Prompt: Transcribe word for word the lines below from the line with "included in $B$." through the line with "S$) | Total |", ends included.

BEGIN Material for the task

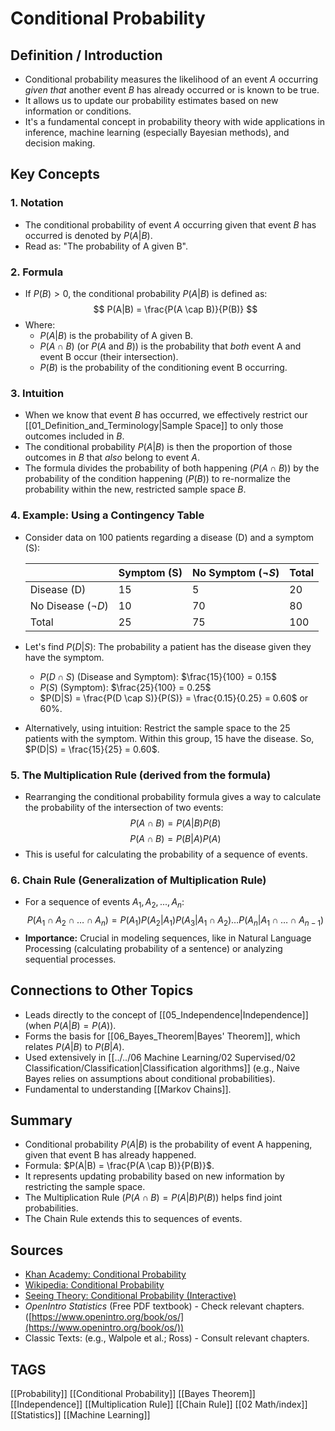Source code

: # Conditional Probability

## Definition / Introduction
*   Conditional probability measures the likelihood of an event $A$ occurring *given that* another event $B$ has already occurred or is known to be true.
*   It allows us to update our probability estimates based on new information or conditions.
*   It's a fundamental concept in probability theory with wide applications in inference, machine learning (especially Bayesian methods), and decision making.

## Key Concepts

### 1. Notation
*   The conditional probability of event $A$ occurring given that event $B$ has occurred is denoted by $P(A|B)$.
*   Read as: "The probability of A given B".

### 2. Formula
*   If $P(B) > 0$, the conditional probability $P(A|B)$ is defined as:
    $$ P(A|B) = \frac{P(A \cap B)}{P(B)} $$
*   Where:
    *   $P(A|B)$ is the probability of A given B.
    *   $P(A \cap B)$ (or $P(A \text{ and } B)$) is the probability that *both* event A and event B occur (their intersection).
    *   $P(B)$ is the probability of the conditioning event B occurring.

### 3. Intuition
*   When we know that event $B$ has occurred, we effectively restrict our [[01_Definition_and_Terminology|Sample Space]] to only those outcomes included in $B$.
*   The conditional probability $P(A|B)$ is then the proportion of those outcomes in $B$ that *also* belong to event $A$.
*   The formula divides the probability of both happening ($P(A \cap B)$) by the probability of the condition happening ($P(B)$) to re-normalize the probability within the new, restricted sample space $B$.

### 4. Example: Using a Contingency Table
*   Consider data on 100 patients regarding a disease (D) and a symptom (S):

    |             | Symptom (S) | No Symptom ($\neg S$) | Total |
    |-------------|-------------|-----------------------|-------|
    | Disease (D) | 15          | 5                     | 20    |
    | No Disease ($\neg D$)| 10          | 70                    | 80    |
    | Total       | 25          | 75                    | 100   |

*   Let's find $P(D|S)$: The probability a patient has the disease given they have the symptom.
    *   $P(D \cap S)$ (Disease and Symptom): $\frac{15}{100} = 0.15$
    *   $P(S)$ (Symptom): $\frac{25}{100} = 0.25$
    *   $P(D|S) = \frac{P(D \cap S)}{P(S)} = \frac{0.15}{0.25} = 0.60$ or 60%.
*   Alternatively, using intuition: Restrict the sample space to the 25 patients with the symptom. Within this group, 15 have the disease. So, $P(D|S) = \frac{15}{25} = 0.60$.

### 5. The Multiplication Rule (derived from the formula)
*   Rearranging the conditional probability formula gives a way to calculate the probability of the intersection of two events:
    $$ P(A \cap B) = P(A|B) P(B) $$
    $$ P(A \cap B) = P(B|A) P(A) $$
*   This is useful for calculating the probability of a sequence of events.

### 6. Chain Rule (Generalization of Multiplication Rule)
*   For a sequence of events $A_1, A_2, ..., A_n$:
    $$ P(A_1 \cap A_2 \cap \dots \cap A_n) = P(A_1) P(A_2|A_1) P(A_3|A_1 \cap A_2) \dots P(A_n|A_1 \cap \dots \cap A_{n-1}) $$
*   **Importance:** Crucial in modeling sequences, like in Natural Language Processing (calculating probability of a sentence) or analyzing sequential processes.

## Connections to Other Topics
*   Leads directly to the concept of [[05_Independence|Independence]] (when $P(A|B) = P(A)$).
*   Forms the basis for [[06_Bayes_Theorem|Bayes' Theorem]], which relates $P(A|B)$ to $P(B|A)$.
*   Used extensively in [[../../06 Machine Learning/02 Supervised/02 Classification/Classification|Classification algorithms]] (e.g., Naive Bayes relies on assumptions about conditional probabilities).
*   Fundamental to understanding [[Markov Chains]].

## Summary
*   Conditional probability $P(A|B)$ is the probability of event A happening, given that event B has already happened.
*   Formula: $P(A|B) = \frac{P(A \cap B)}{P(B)}$.
*   It represents updating probability based on new information by restricting the sample space.
*   The Multiplication Rule ($P(A \cap B) = P(A|B)P(B)$) helps find joint probabilities.
*   The Chain Rule extends this to sequences of events.

## Sources
*   [Khan Academy: Conditional Probability](https://www.khanacademy.org/math/statistics-probability/probability-library/conditional-probability-independence/v/conditional-probability-basic-idea)
*   [Wikipedia: Conditional Probability](https://en.wikipedia.org/wiki/Conditional_probability)
*   [Seeing Theory: Conditional Probability (Interactive)](https://seeing-theory.brown.edu/basic-probability/index.html#section2)
*   *OpenIntro Statistics* (Free PDF textbook) - Check relevant chapters. ([https://www.openintro.org/book/os/](https://www.openintro.org/book/os/))
*   Classic Texts: (e.g., Walpole et al.; Ross) - Consult relevant chapters.

## TAGS
[[Probability]] [[Conditional Probability]] [[Bayes Theorem]] [[Independence]] [[Multiplication Rule]] [[Chain Rule]] [[02 Math/index]] [[Statistics]] [[Machine Learning]]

END Material for the task

Solution to the exercise:
*   When we know that event $B$ has occurred, we effectively restrict our [[01_Definition_and_Terminology|Sample Space]] to only those outcomes included in $B$.
*   The conditional probability $P(A|B)$ is then the proportion of those outcomes in $B$ that *also* belong to event $A$.
*   The formula divides the probability of both happening ($P(A \cap B)$) by the probability of the condition happening ($P(B)$) to re-normalize the probability within the new, restricted sample space $B$.

### 4. Example: Using a Contingency Table
*   Consider data on 100 patients regarding a disease (D) and a symptom (S):

    |             | Symptom (S) | No Symptom ($\neg S$) | Total |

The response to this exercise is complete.